Ray leapt out of the chair and opened the sitting room door.
“It's a fire!” Jax's face was suddenly old; his hair couldn't have turned grey just now, could it? Ray must just be noticing it because Jax's face had turned a muddy grey colour as well.
“At old Culver's,” Jax gasped, and now Ray was terrified too, because young Madeleine was visiting her grandfather, and old Culver lived above his shop.
How fast could Ray get down to town, raise the fire brigade, get to the draper's shop? He could hear the clangour of the alarm bell, so the brigade was turning out. If he went straight down the hill? If he … “Saddle the mare,” he said. He'd bought her to teach the girls to ride, and she was no racehorse, but she was still faster down Cliff Road than his feet.
She galloped today as if she knew why he was in such a hurry. “Good girl, Tibbie,” he told her and thought Bodie might be scaring her somehow, for her eyes were edged with white. The air streamed by, and the sun heated the top of his uncovered head. By the time he reached the draper's shop, sweat was flying off Tibbie's flanks in white foam, and the brigade was pumping water over the flames, but no one seemed to have been brought out of the building. “Where's Zadie?” he shouted, but no one seemed to know, and then he heard a high, girl's scream and ran in, one sleeve over his face.

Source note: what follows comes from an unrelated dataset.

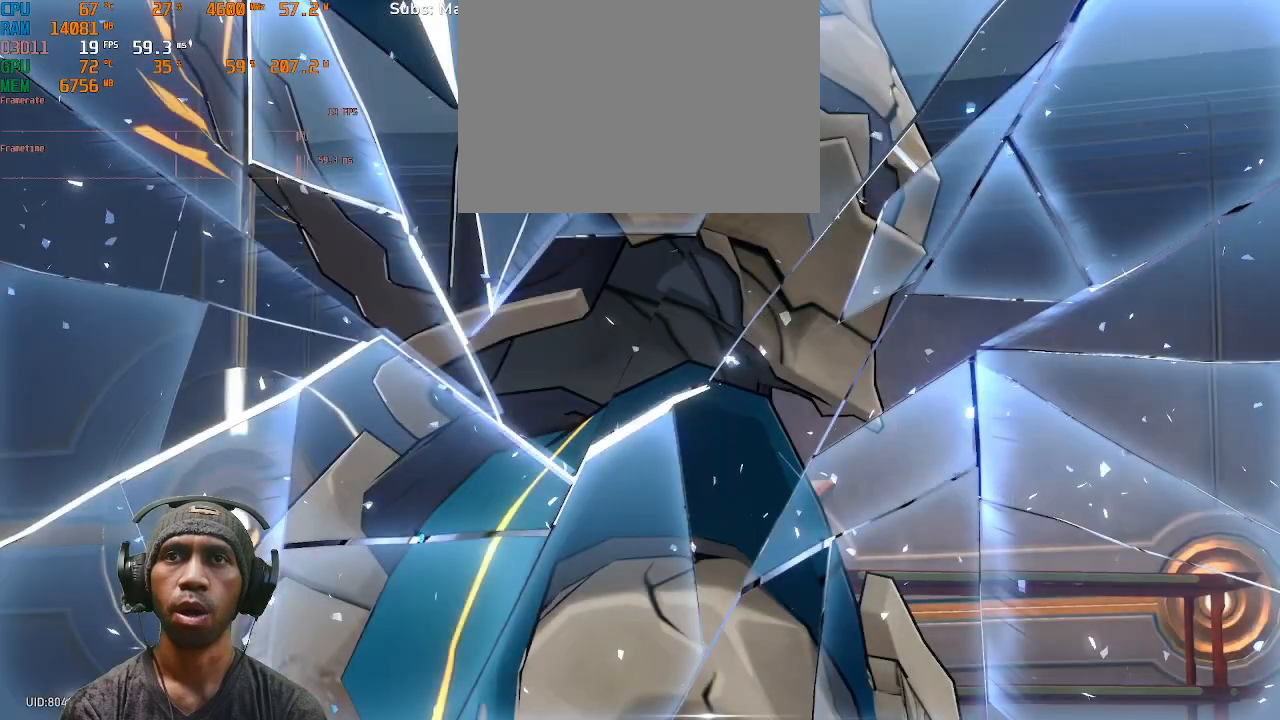
{"dt_ms": 500, "buttons": ["R2"], "left_stick": "center", "right_stick": "center", "events": []}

Ray enters the afterlife. Bodie, of course, is waiting for him. Warning for shameless sentimentality. Of the last three lines of dialog, two are from the book, but the last is my own.
Raymond Doyle's funeral was not a very large affair, but all the Jaxes were there, and the Vicar's wife (Mr Parker, of course, officiated), and the fire brigade, and the fishermen. Young Zadie Jax, her bandaged hands to her blotched face, cried inconsolably in Mrs Parker's arms all through the service. Mr Cowley stood near the back. Regina and Pamela Murphy felt they should have received more consideration, for it seemed no one wanted to hear their stories of Ray's dependence on their brother and on their own help. A paperback copy of Blood and Swash, with the new cover design, stood next to the coffin, and Ray's solicitor had already located and brought to the service the first four residents of the W. A. P. Bodie Home for Retired Sea Captains. The four grizzled men, one with a cane and another with a wooden leg, sat awkwardly together, looking at the stained glass and the book and the motley crowd. The youngest of the fire brigade members was talking in a low voice to Reginald Jax.

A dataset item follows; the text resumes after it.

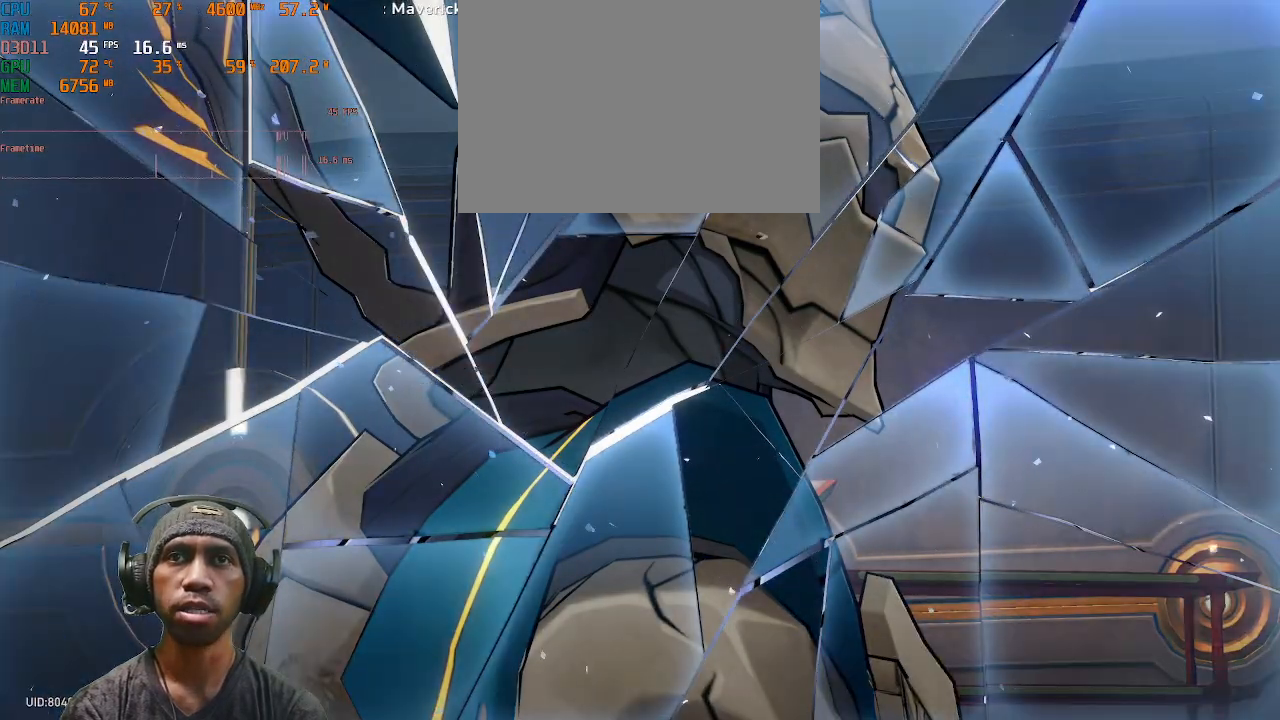
{"dt_ms": 1000, "buttons": ["R2", "DPAD_RIGHT"], "left_stick": "center", "right_stick": "center"}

“I swear I saw it,” he said. “Two men, one Mr Ray and another one just as tall, but dark haired, looked like that picture on the book there. Hand in hand they were, walking out toward the Channel, through the buildings, looked like. In a blue mist.”
“I believe you,” Reg said, thinking of the voice he'd heard in the middle of his school day, as if Captain Bodie was standing right there beside his chair.
“Now, my Sunshine, we are together, as we were meant to be.”
Reg had known he was not the person to whom Bodie was speaking even before he heard Mr Ray's voice answering, “I feel so strange, so happy.”
“Come with me,” Bodie's voice said. “Now, my Ray, now I am ready for Heaven.”
So Reg felt no surprise when he was called to the telephone to hear the sad news; especially, he felt no surprise to hear that Mr Ray had saved Zadie. Reg knew Mr Ray was no small man, no weak one. Reg only wished Mr Ray had known how much his leadership had meant to Reg, to the others. But he supposed that, now, Mr Ray knew everything he needed.